That is the stark warning of a new report from the Ponemon Institute. It surveyed 870 IT professionals and found that only 23% believe unstructured data stored by their companies is properly secured and protected.

A wide majority - 84% -- of respondents said that too many workers at their companies can access critical corporate unstructured data. About 76% said their companies have no process in place to control which employees can access specific unstructured data. Such unchecked access could expose internal security gaps and increase the potential for misuse of data, the study notes.

Varonis Systems, a maker of data governance software, funded the survey.

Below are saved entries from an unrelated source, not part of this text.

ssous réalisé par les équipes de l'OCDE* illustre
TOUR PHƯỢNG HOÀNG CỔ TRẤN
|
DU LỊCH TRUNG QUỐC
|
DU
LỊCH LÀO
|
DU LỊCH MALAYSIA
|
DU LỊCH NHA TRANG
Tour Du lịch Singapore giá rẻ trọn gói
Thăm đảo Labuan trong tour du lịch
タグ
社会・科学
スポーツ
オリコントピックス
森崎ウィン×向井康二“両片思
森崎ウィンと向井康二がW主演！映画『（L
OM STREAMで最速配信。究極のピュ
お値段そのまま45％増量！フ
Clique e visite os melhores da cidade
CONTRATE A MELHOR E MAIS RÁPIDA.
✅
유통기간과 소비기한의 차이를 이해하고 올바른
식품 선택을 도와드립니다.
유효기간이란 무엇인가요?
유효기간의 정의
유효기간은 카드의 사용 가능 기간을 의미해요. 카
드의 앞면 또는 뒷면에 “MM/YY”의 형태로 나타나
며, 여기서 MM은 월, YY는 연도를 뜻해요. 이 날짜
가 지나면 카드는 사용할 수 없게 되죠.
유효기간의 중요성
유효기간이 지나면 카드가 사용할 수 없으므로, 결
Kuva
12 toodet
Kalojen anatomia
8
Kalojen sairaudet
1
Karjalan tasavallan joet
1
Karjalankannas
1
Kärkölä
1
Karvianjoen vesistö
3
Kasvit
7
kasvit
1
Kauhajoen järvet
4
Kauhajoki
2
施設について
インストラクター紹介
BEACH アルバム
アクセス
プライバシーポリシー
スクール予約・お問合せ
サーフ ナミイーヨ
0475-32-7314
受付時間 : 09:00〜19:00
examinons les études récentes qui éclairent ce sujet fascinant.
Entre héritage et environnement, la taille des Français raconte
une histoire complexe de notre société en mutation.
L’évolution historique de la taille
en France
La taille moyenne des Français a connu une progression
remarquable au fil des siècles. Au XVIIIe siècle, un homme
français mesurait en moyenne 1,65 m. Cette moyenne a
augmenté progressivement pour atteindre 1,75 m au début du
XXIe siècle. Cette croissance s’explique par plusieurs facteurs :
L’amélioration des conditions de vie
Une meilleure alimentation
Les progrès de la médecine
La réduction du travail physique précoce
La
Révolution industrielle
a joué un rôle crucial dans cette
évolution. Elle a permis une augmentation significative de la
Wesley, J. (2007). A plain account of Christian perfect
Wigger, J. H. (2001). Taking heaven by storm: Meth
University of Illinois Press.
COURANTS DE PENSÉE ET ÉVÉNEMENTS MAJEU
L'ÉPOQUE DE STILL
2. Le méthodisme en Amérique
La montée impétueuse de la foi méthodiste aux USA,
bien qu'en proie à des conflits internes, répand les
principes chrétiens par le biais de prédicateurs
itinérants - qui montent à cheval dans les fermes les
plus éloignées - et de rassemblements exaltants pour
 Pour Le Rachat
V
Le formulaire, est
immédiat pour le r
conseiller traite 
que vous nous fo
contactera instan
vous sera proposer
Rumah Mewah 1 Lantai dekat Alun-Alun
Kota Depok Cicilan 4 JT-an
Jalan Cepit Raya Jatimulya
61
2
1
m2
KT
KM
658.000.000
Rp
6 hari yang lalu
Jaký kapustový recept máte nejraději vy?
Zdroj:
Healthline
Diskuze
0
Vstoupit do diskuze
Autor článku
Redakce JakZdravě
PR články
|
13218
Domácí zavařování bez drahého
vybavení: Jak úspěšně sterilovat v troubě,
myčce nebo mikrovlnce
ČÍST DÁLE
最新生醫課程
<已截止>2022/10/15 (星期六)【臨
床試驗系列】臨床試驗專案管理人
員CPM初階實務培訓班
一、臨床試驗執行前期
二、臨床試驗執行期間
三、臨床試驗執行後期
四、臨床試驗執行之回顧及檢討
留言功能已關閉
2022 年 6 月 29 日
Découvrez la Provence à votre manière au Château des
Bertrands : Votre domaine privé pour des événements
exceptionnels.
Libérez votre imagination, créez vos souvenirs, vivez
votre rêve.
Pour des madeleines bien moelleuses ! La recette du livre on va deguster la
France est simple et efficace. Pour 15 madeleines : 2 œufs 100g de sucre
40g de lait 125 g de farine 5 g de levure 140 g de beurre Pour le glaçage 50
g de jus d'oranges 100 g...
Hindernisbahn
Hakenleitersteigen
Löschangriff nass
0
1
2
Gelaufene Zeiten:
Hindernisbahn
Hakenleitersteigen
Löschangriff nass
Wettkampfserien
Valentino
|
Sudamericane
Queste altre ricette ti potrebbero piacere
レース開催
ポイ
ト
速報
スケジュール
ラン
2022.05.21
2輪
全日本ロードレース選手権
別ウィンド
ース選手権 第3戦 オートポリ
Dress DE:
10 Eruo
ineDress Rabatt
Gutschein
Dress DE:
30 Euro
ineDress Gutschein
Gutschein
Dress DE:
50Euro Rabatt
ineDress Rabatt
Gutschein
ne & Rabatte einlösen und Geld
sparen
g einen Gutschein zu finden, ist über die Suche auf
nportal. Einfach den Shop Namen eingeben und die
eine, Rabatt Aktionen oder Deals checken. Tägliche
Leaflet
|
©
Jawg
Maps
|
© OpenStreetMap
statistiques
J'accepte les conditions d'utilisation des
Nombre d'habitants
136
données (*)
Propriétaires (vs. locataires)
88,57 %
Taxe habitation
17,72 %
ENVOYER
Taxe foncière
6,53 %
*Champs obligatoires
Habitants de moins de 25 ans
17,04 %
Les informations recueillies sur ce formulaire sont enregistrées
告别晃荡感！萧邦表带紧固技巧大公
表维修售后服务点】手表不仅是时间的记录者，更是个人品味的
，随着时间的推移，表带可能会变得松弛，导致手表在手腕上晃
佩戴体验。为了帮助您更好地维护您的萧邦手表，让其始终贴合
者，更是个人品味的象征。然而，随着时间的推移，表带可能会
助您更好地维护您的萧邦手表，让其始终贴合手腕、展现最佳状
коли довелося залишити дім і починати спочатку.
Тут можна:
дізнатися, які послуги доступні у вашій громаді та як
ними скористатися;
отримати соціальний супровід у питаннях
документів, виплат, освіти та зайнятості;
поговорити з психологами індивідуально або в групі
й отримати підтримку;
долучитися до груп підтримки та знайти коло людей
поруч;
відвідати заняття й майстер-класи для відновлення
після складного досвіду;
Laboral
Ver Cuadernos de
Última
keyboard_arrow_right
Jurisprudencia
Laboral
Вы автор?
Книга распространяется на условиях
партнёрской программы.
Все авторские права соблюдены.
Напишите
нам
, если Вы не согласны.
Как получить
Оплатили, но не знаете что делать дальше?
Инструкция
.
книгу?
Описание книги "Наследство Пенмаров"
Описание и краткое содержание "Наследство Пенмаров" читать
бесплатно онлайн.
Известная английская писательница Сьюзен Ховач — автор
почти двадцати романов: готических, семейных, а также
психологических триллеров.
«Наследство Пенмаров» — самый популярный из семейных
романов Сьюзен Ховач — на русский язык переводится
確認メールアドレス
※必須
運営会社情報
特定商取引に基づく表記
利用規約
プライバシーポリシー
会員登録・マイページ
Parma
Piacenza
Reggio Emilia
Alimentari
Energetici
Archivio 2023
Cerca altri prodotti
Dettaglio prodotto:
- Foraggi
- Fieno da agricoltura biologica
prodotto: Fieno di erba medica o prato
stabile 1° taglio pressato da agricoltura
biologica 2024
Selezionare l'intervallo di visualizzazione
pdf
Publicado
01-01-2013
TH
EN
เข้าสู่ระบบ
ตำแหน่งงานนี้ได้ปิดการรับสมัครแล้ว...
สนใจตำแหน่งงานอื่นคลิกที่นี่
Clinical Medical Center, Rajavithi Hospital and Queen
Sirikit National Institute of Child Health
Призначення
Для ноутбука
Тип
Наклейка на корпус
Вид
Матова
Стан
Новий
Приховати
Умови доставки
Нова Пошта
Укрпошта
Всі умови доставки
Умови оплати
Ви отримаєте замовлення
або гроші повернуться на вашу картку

Larry Ponemon, chairman of the research firm, noted that IT managers say that it's difficult to find automated access control processes that can determine the importance of information the moment it's created.

Some 61% of respondents said they cannot keep track of which users access specific unstructured data, and 91% said their organisations lack the ability to determine data ownership because of faulty governance policies and a lack of available storage tools that can remedy the problem.

While IT managers continue to spend significant sums of money on storage technology to hold rapidly increasing amounts of structured data, many admit that the complexity of unstructured data creates a security challenge, said Ponemon.

"What we find is not that they won't spend money on it, but they really don't know how to [resolve the issue] because of the complexity; it's a knowledge issue," said Ponemon.

The respondents said that without adequate controls for unstructured data, the most significant potential problems are insider negligence and deliberate misuse or theft of information from within an organisation.

For the study, Ponemon defined unstructured data as electronic information residing on file servers and NAS devices that is not stored in a database or in a document/content management system. He said it can include: e-mail, instant messages, Microsoft Word documents; PowerPoint files; electronic spreadsheets; and source code.